Turkish troops, as well as Turkish-backed rebels, crossed into Syria in August to push IS militants from border areas. But they have not pushed IS far enough from firing range.
Last week, IS rockets again struck Kilis, despite near daily shelling of IS positions by the Turkish military.
The new Turkish defense missile system will resemble Israel’s “Iron Dome,” which has proved to be successful against rockets fired by Hamas in the Gaza Strip against Israeli towns. The Turkish system, designed and built by Turks, is designed to intercept and destroy short-range rockets fired from distances of 4 to 70 kilometers.
“If everything goes as desired, the new system would certainly be effective against IS,” said Metehan Demir, a freelance journalist and a defense expert. “The problem of Kathyusha rockets coming from IS will be solved.”
Demir also told VOA that it could be months before the new missile system – which Turkey has named “Korkut” – has been tested and is ready for use.
Ilker Akgungor, another journalist who covers defense issues, said Korkut is a self-propelled air-defense gun system developed by Aselsan, a Turkish corporation that produces military radios and defense electronic systems. The Korkut weapon can fire 1,100 rounds per minute and will destroy rockets before they hit the ground.
Because of the recurrent IS attacks, Turkey is speeding up the production process of a defense system, analysts said.
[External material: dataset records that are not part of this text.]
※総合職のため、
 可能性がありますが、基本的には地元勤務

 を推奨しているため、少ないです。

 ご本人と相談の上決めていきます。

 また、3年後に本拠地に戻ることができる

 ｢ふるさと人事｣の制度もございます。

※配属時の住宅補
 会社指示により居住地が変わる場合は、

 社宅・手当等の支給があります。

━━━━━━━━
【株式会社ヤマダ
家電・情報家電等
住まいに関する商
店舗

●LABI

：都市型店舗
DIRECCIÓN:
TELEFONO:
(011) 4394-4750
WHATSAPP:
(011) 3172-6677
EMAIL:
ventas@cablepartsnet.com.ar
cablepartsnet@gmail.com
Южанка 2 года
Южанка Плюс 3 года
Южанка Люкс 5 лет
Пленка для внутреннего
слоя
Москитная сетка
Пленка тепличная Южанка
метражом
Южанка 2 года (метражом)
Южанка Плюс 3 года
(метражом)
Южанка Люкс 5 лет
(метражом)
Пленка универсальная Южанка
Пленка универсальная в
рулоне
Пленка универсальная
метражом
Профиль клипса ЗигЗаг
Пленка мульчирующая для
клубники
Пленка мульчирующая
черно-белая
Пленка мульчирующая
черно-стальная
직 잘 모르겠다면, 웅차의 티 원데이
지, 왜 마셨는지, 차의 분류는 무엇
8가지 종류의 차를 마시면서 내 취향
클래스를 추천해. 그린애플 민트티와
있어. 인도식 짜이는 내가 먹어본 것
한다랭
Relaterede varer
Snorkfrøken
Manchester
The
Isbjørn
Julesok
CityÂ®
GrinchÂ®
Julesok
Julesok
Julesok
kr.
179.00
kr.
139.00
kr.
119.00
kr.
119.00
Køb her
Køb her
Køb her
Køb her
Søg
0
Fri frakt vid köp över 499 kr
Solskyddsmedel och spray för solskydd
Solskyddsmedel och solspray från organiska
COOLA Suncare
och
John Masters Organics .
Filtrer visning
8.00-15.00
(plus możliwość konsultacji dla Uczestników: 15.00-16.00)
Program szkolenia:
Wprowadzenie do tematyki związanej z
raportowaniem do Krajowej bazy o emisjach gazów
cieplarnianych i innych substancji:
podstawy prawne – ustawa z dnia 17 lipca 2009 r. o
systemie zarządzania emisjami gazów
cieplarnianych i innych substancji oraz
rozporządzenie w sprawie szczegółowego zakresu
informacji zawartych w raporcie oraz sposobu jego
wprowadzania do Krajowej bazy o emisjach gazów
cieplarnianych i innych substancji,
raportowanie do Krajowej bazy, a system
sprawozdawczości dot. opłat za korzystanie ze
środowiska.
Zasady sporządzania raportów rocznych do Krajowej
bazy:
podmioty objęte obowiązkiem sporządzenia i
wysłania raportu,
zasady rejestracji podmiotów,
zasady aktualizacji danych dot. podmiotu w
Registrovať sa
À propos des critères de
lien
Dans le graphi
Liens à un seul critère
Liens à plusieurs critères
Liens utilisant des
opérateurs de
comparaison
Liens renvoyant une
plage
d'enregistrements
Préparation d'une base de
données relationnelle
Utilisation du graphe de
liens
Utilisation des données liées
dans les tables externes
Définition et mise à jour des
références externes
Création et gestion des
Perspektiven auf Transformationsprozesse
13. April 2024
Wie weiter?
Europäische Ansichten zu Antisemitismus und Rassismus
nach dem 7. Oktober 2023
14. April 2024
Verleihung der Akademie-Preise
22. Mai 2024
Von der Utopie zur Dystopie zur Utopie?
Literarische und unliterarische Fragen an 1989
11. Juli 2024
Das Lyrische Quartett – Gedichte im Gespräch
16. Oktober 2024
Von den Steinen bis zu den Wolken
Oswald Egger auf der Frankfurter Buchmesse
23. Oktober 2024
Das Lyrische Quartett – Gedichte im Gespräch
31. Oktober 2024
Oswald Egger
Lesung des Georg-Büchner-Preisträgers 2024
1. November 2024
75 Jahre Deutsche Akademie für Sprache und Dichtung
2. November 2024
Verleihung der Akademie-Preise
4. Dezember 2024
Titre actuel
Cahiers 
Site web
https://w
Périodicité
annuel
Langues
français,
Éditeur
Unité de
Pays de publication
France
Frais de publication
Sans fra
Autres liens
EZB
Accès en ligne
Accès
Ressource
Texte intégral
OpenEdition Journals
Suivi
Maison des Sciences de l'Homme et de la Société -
“That the terror organizations have used their weapons particularly on populated areas, caused deaths and casualties, and created fear and panic among locals, has accelerated Turkey’s efforts in developing new defense systems,” said Abdullah Agar, a defense expert.
Turkey is also developing early warning, countermortar radar, and surface-to-air missile systems, Agar said. Combined, the systems are designed to augment a weapons shield system.
“These new weapons have given good results in the laboratories, but whether they will yield the required results on real attacks is yet to be seen,” he said.
Still, Turkey needs to invest more in research and development of its defense to make more progress on preventing more sophisticated rockets, Agar said. Even then, success will be limited, he added.
“The systems of the U.S. and Israel were used in land operations. But even those systems cannot be said to yield results 100 percent,” Agar said.